Through a quick taste — and the help of the crack marketing team who had come up with the childish yet descriptive name — I deduced the flavor I had actually purchased was banana-vanilla. A check of the ingredient lists confirmed it: The banana-hued tinge was not, as I had suspected, FD&C Yellow No. 2; it was actual pureed banana.
I like bananas. But I don’t like banana puree, especially when someone has snuck it into my vanilla yogurt through deceptive packaging and a silly name. (In my opinion, “VaNana” has more pizzazz.)
I had made a mistake, but I vowed I’d never make it again.
Or would I?
If you’re like me, you shop for groceries the way a steel ball ricochets around a pinball machine. When you’re in a rush it’s easy to grab the wrong item, particularly if it is cleverly disguised as the one you want.
Time after time I came home to find I had once again inadvertently picked up BaNilla. Finally one day, I pulled back the lid, saw the yellow contents and broke down in loud wracking sobs.

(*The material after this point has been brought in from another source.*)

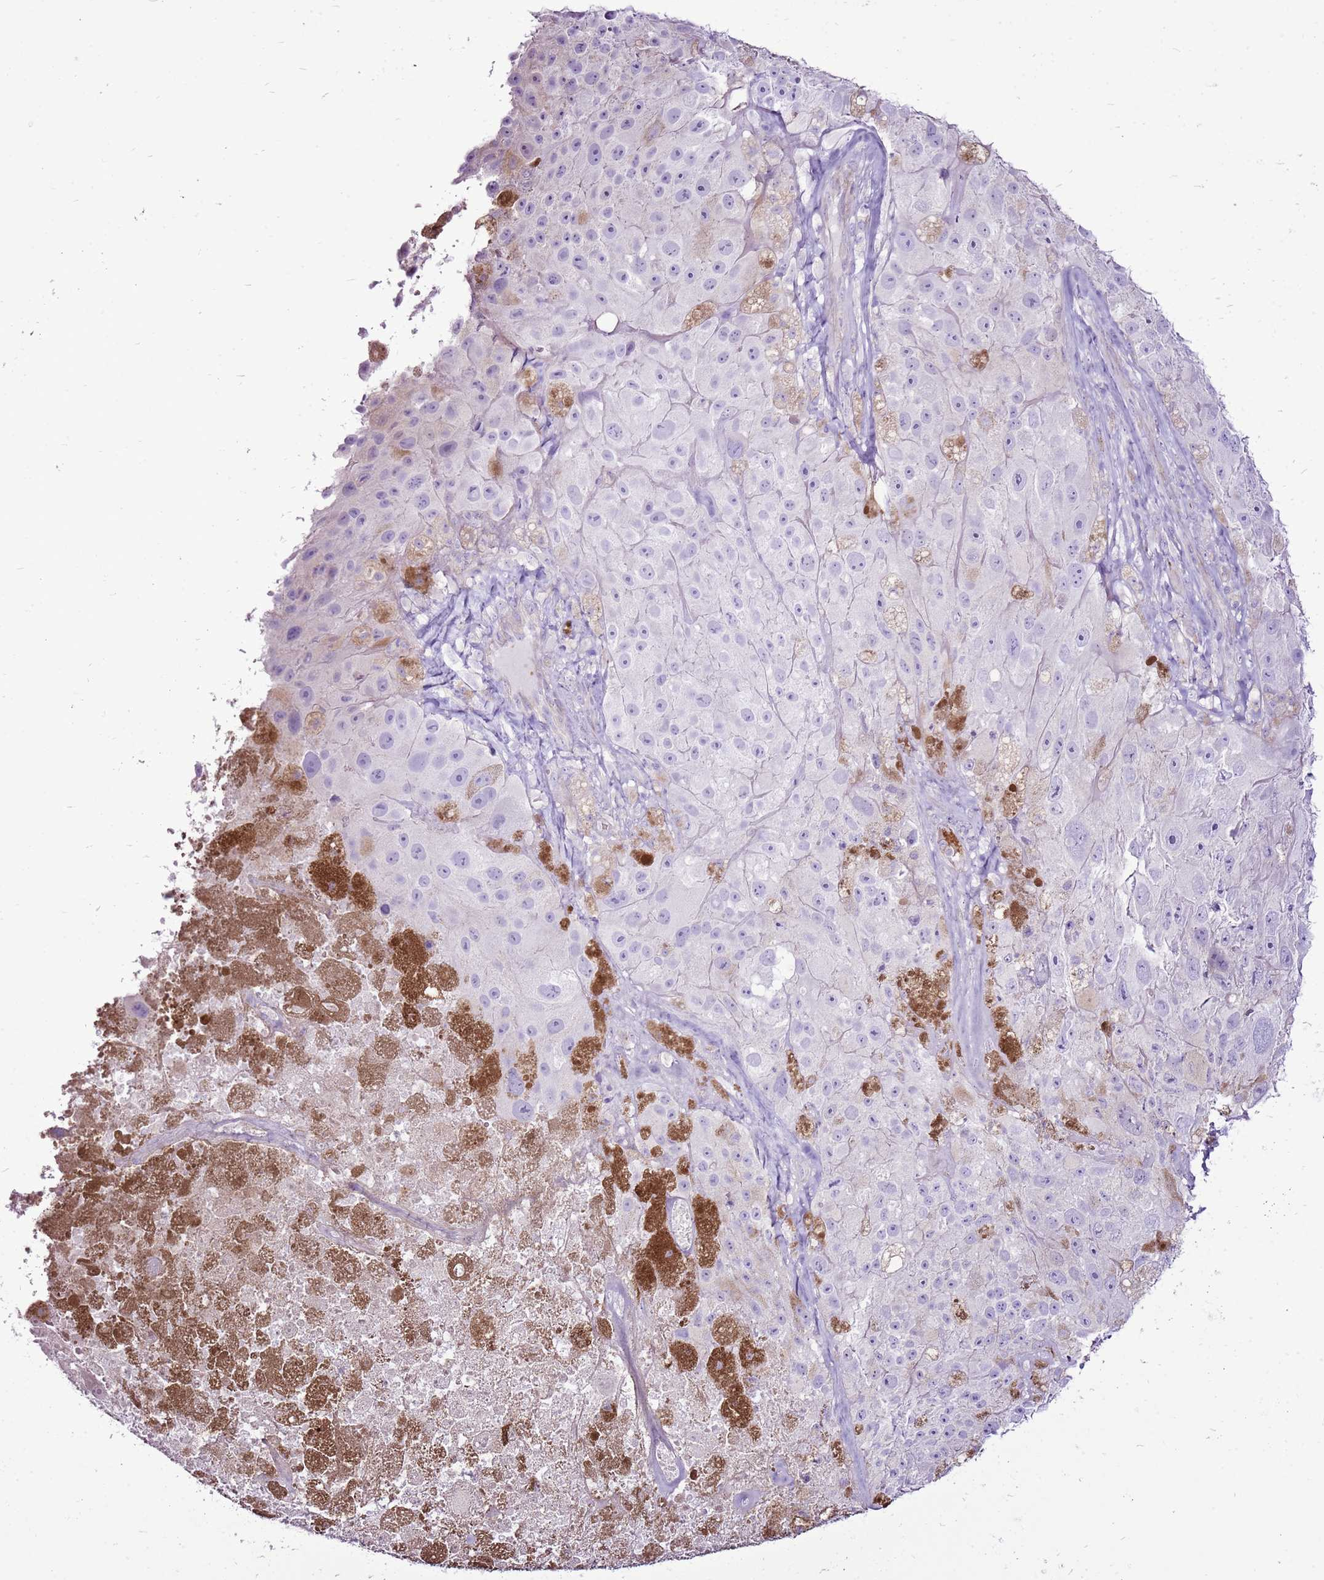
{"staining": {"intensity": "negative", "quantity": "none", "location": "none"}, "tissue": "melanoma", "cell_type": "Tumor cells", "image_type": "cancer", "snomed": [{"axis": "morphology", "description": "Malignant melanoma, Metastatic site"}, {"axis": "topography", "description": "Lymph node"}], "caption": "Melanoma stained for a protein using immunohistochemistry shows no expression tumor cells.", "gene": "CHAC2", "patient": {"sex": "male", "age": 62}}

I couldn’t stand it anymore. It was time to take action.
In my world, “taking action” means (1) identifying the problem, (2) complaining loudly about it to my friends and (3) — well, that’s pretty much it.
But this time I decided to take my complaint to Stonyfield. If I had to, I’d drive to corporate headquarters, force my way past security, storm into the CEO’s office and slam down one container each of Vanilla and BaNilla on his organic mahogany desk.

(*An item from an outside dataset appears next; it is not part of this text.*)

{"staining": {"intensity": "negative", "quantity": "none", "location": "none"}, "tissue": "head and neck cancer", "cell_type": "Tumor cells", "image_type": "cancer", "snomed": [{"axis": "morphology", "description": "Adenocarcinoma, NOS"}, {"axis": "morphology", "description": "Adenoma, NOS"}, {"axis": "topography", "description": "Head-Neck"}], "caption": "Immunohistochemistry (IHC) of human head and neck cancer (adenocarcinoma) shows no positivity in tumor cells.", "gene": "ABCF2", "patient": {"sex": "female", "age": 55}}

“Now,” I’d say to him, “can you tell the difference?”
In the end, I skipped the angry confrontation. But I did I fill out a little web feedback form.

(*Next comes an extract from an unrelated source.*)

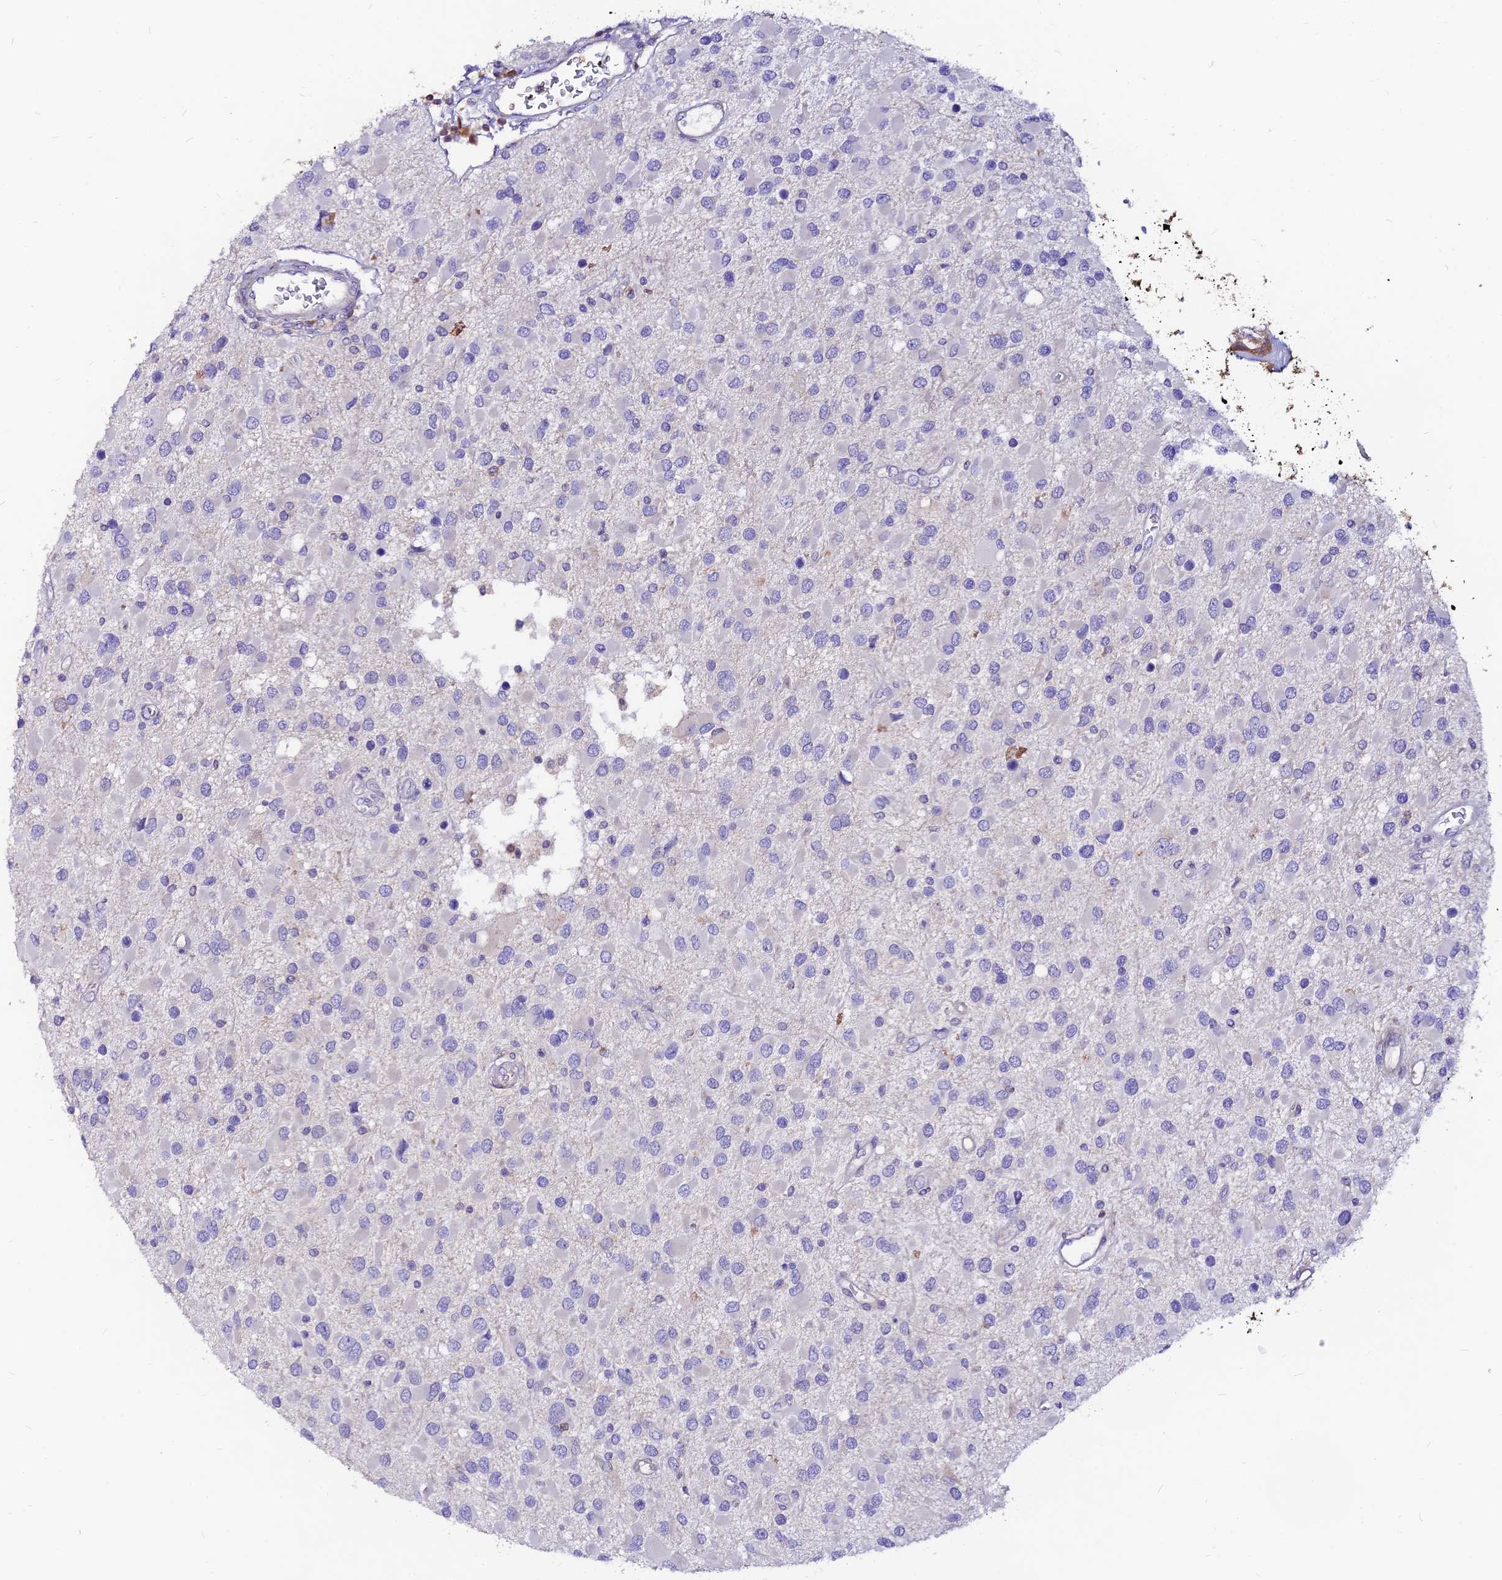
{"staining": {"intensity": "negative", "quantity": "none", "location": "none"}, "tissue": "glioma", "cell_type": "Tumor cells", "image_type": "cancer", "snomed": [{"axis": "morphology", "description": "Glioma, malignant, High grade"}, {"axis": "topography", "description": "Brain"}], "caption": "A high-resolution histopathology image shows IHC staining of malignant glioma (high-grade), which exhibits no significant staining in tumor cells. (Stains: DAB (3,3'-diaminobenzidine) immunohistochemistry (IHC) with hematoxylin counter stain, Microscopy: brightfield microscopy at high magnification).", "gene": "DENND2D", "patient": {"sex": "male", "age": 53}}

Stonyfield responded with a thank-you-for-your-input letter and a few coupons. I figured that was the end of it.
I was wrong.
And that brings us to last week, when I discovered, during a quick grocery run, a newly designed BaNilla yogurt container, its lid prominently decorated with bananas.
Thanks to me.
I squealed. I jumped up and down. I took a picture of the new packaging with my cell phone. And, yes, I bear-hugged an innocent and emotionally distant bystander. Can you blame me?
My husband, Mark, cynical and secretly anti-yogurt, doesn’t give me any credit. He says I was probably not the only person to complain; maybe thousands of other customers had written to Stonyfield to share their BaNilla-induced meltdowns.
So what? Maybe my email was the one that, when added to a stack of similar emails, inspired Stonyfield to make the change.
Whether it was me alone, or me in harmony with many others, is irrelevant. I learned an important life lesson: Raise your voice, because you just might be heard.
And also, don’t hug strangers in the dairy aisle. I wasn’t allowed back into Greg’s Meat Market for a week.